++++ Records for this exercise
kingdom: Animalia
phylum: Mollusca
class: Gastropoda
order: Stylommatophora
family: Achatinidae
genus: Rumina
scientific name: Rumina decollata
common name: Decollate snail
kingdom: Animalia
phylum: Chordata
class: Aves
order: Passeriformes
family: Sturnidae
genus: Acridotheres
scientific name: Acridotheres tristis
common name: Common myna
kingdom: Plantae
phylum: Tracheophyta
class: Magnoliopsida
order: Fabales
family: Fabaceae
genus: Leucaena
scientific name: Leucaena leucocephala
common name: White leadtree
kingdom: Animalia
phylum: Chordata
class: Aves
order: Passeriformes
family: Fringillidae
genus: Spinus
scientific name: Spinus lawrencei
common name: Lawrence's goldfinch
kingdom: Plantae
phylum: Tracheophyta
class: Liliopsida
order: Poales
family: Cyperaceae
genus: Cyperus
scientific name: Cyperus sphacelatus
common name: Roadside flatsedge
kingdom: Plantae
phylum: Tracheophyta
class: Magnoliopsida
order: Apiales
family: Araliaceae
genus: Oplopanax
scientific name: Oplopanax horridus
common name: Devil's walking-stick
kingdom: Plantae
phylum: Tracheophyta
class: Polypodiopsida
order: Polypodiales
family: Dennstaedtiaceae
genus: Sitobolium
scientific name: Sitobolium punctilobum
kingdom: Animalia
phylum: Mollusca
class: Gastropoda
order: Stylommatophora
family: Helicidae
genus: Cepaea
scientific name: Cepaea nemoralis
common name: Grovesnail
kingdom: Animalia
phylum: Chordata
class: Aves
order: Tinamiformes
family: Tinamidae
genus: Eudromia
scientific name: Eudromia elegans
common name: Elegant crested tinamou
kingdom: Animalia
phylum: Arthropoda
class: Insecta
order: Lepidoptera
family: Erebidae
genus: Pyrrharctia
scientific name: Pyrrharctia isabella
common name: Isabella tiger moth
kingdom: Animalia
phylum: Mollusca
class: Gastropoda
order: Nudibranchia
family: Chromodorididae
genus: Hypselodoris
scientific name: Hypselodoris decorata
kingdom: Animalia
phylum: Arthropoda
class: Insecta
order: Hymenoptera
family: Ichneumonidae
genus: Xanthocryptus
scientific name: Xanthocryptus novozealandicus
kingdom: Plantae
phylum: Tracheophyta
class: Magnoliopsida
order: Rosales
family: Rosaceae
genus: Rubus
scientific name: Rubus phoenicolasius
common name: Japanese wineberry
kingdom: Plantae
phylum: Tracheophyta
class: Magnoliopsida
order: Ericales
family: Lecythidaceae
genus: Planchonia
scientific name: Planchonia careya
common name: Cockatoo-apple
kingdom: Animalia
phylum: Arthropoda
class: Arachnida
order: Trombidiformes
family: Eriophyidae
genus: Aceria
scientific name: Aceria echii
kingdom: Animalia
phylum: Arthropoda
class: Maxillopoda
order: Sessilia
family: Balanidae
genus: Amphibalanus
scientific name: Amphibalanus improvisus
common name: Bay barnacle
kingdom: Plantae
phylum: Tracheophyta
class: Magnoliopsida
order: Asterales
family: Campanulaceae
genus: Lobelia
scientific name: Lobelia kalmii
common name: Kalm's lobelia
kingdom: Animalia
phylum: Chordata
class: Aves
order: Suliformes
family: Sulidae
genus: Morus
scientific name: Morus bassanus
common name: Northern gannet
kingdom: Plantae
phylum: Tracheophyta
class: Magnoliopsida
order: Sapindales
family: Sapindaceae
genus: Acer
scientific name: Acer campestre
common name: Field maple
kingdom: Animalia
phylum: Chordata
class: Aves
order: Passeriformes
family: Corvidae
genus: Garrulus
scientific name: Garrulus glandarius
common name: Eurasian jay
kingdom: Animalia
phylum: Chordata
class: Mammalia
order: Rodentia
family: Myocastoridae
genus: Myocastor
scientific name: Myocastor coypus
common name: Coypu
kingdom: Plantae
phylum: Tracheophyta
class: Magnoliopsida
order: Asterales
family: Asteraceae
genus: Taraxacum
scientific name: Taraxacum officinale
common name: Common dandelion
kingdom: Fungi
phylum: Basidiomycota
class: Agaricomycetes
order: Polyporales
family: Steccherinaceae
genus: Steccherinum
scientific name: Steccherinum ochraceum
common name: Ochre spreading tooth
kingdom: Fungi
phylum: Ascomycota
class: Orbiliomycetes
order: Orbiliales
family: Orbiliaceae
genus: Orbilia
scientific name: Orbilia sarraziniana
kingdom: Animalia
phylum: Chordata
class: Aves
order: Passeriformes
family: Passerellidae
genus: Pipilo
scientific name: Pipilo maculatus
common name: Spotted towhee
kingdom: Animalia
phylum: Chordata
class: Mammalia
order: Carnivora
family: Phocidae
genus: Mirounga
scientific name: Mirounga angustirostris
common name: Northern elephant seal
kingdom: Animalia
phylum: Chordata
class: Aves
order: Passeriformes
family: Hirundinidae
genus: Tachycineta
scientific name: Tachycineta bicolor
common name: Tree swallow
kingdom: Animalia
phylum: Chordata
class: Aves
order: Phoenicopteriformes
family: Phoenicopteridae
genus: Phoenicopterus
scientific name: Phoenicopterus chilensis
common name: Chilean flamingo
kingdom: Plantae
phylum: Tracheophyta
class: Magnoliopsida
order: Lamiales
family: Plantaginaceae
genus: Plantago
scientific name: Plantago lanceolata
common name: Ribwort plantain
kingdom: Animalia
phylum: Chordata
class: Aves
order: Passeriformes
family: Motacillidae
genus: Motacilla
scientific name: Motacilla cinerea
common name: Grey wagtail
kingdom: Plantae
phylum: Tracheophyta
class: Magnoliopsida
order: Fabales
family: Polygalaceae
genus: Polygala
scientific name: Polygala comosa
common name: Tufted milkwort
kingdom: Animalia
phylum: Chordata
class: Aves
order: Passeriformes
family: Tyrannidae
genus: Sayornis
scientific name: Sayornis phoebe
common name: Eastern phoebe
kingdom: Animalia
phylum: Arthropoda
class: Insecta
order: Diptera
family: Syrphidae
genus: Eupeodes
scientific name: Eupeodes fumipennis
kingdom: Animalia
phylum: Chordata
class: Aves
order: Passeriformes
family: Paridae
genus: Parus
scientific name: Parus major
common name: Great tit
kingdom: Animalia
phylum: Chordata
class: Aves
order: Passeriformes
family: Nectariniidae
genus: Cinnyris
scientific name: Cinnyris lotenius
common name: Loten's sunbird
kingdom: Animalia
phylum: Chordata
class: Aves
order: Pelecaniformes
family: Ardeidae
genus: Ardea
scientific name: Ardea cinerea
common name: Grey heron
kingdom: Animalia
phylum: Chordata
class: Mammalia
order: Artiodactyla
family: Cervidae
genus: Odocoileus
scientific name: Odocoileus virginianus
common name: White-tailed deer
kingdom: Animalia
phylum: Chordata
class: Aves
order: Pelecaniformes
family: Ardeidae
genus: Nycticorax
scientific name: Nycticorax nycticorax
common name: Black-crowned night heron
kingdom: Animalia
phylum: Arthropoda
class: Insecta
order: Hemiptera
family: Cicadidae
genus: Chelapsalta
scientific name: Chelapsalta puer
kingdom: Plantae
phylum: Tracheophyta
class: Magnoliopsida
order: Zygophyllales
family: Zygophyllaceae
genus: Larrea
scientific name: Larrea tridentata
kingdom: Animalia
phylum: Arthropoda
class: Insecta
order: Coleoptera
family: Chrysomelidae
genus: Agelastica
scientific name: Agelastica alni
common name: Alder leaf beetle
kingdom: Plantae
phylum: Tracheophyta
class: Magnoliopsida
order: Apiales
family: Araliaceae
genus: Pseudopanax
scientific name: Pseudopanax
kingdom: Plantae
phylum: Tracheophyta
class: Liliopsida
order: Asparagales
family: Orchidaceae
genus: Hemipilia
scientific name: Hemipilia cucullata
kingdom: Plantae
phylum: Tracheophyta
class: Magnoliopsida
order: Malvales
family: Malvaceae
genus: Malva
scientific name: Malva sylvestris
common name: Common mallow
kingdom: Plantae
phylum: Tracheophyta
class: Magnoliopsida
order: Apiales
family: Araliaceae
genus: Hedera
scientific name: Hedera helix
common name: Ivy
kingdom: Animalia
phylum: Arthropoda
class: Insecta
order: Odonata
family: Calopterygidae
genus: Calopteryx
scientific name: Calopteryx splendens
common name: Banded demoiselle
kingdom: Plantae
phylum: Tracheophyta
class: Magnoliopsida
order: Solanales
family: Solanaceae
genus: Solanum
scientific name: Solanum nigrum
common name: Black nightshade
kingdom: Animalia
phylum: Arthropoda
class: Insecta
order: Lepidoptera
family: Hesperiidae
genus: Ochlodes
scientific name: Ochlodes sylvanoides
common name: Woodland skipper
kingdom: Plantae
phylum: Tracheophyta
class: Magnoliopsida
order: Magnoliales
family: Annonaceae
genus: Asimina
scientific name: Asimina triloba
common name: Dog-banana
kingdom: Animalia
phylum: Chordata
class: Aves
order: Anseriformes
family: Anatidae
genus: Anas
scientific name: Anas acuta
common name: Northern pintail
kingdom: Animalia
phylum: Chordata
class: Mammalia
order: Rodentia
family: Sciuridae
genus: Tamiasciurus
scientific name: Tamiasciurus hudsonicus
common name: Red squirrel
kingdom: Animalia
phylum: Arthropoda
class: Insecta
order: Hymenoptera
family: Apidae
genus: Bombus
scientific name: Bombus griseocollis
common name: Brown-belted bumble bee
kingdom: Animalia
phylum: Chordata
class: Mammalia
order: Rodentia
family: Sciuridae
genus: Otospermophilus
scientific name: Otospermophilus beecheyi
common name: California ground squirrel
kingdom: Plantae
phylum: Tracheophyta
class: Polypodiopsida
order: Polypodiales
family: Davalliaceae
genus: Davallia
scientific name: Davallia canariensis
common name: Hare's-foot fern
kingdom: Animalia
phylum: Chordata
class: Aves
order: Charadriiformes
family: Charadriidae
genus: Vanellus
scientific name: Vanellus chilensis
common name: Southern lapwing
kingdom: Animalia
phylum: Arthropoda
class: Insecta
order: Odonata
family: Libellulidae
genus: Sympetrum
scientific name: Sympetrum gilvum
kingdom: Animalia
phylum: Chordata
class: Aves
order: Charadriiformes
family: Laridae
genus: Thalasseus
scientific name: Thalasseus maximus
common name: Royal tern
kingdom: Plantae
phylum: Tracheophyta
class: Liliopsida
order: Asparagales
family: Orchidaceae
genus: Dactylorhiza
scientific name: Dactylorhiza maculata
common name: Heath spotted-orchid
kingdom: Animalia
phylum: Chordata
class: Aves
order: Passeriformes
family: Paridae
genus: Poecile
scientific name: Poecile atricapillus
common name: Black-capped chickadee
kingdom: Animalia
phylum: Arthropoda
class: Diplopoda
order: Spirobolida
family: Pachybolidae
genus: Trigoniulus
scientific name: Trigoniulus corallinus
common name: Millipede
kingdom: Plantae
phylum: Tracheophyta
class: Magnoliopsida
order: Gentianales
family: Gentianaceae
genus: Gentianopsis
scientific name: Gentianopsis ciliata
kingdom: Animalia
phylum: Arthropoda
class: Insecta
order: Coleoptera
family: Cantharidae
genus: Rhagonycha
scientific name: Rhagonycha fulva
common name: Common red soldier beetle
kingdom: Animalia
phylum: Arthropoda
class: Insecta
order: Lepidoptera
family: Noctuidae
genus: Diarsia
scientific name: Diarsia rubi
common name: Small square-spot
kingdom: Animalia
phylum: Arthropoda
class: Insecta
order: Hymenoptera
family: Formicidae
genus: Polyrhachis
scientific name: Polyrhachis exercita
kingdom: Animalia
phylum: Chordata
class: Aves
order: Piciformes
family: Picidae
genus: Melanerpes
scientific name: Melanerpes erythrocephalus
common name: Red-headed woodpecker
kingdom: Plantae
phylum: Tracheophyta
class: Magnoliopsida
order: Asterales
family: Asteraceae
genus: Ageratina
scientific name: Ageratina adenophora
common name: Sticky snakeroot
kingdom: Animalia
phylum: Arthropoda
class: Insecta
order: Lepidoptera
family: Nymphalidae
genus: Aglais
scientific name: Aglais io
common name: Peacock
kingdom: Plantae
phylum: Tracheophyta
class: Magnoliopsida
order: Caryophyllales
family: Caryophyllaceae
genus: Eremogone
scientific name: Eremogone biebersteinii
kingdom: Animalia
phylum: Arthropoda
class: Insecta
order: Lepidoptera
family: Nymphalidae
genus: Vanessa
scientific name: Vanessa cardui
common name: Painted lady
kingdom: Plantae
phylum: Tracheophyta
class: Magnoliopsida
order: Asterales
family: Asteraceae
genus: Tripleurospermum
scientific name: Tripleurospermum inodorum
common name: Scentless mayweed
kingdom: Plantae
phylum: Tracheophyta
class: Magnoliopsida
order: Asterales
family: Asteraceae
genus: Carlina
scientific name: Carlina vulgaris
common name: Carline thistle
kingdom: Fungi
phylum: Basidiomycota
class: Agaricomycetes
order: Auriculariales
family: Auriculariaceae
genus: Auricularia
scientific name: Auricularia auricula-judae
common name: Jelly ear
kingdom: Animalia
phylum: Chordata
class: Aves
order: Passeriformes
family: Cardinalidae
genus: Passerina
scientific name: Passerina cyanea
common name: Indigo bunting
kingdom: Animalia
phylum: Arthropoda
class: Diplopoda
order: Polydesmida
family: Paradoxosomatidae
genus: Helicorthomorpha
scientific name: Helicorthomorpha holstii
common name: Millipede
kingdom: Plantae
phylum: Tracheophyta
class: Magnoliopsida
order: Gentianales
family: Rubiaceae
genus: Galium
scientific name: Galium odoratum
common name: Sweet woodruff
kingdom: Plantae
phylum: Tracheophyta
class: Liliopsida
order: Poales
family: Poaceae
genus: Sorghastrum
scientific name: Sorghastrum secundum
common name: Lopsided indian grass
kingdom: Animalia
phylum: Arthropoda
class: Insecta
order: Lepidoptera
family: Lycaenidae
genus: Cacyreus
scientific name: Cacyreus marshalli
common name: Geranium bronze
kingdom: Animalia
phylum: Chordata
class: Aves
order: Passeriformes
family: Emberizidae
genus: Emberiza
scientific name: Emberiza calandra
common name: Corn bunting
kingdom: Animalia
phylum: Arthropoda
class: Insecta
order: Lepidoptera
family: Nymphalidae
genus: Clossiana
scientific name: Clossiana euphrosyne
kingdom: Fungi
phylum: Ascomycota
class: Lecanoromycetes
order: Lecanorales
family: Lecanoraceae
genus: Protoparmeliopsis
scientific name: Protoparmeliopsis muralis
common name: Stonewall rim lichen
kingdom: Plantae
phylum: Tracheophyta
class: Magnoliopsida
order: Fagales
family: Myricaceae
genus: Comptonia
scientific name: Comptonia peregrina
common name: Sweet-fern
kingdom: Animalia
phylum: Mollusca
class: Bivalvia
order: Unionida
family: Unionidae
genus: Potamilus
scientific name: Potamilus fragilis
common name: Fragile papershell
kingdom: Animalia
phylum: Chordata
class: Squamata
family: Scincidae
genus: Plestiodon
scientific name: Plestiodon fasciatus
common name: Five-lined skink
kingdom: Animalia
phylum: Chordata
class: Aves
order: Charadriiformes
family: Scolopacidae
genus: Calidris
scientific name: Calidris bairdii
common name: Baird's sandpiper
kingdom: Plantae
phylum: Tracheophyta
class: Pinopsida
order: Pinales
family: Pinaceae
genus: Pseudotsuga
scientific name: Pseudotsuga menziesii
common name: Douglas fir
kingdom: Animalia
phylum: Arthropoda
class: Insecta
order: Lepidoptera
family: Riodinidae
++++++++
• _Directions for this task_
Edit the data starting with the line with "family: Noctuidae" and going on through the line with "scientific name: Sorghastrum secundum": change every "common name" to "vernacular name" and leave everything else as it is. Give back only those lines.

• _Completed task_
family: Noctuidae
genus: Diarsia
scientific name: Diarsia rubi
vernacular name: Small square-spot
kingdom: Animalia
phylum: Arthropoda
class: Insecta
order: Hymenoptera
family: Formicidae
genus: Polyrhachis
scientific name: Polyrhachis exercita
kingdom: Animalia
phylum: Chordata
class: Aves
order: Piciformes
family: Picidae
genus: Melanerpes
scientific name: Melanerpes erythrocephalus
vernacular name: Red-headed woodpecker
kingdom: Plantae
phylum: Tracheophyta
class: Magnoliopsida
order: Asterales
family: Asteraceae
genus: Ageratina
scientific name: Ageratina adenophora
vernacular name: Sticky snakeroot
kingdom: Animalia
phylum: Arthropoda
class: Insecta
order: Lepidoptera
family: Nymphalidae
genus: Aglais
scientific name: Aglais io
vernacular name: Peacock
kingdom: Plantae
phylum: Tracheophyta
class: Magnoliopsida
order: Caryophyllales
family: Caryophyllaceae
genus: Eremogone
scientific name: Eremogone biebersteinii
kingdom: Animalia
phylum: Arthropoda
class: Insecta
order: Lepidoptera
family: Nymphalidae
genus: Vanessa
scientific name: Vanessa cardui
vernacular name: Painted lady
kingdom: Plantae
phylum: Tracheophyta
class: Magnoliopsida
order: Asterales
family: Asteraceae
genus: Tripleurospermum
scientific name: Tripleurospermum inodorum
vernacular name: Scentless mayweed
kingdom: Plantae
phylum: Tracheophyta
class: Magnoliopsida
order: Asterales
family: Asteraceae
genus: Carlina
scientific name: Carlina vulgaris
vernacular name: Carline thistle
kingdom: Fungi
phylum: Basidiomycota
class: Agaricomycetes
order: Auriculariales
family: Auriculariaceae
genus: Auricularia
scientific name: Auricularia auricula-judae
vernacular name: Jelly ear
kingdom: Animalia
phylum: Chordata
class: Aves
order: Passeriformes
family: Cardinalidae
genus: Passerina
scientific name: Passerina cyanea
vernacular name: Indigo bunting
kingdom: Animalia
phylum: Arthropoda
class: Diplopoda
order: Polydesmida
family: Paradoxosomatidae
genus: Helicorthomorpha
scientific name: Helicorthomorpha holstii
vernacular name: Millipede
kingdom: Plantae
phylum: Tracheophyta
class: Magnoliopsida
order: Gentianales
family: Rubiaceae
genus: Galium
scientific name: Galium odoratum
vernacular name: Sweet woodruff
kingdom: Plantae
phylum: Tracheophyta
class: Liliopsida
order: Poales
family: Poaceae
genus: Sorghastrum
scientific name: Sorghastrum secundum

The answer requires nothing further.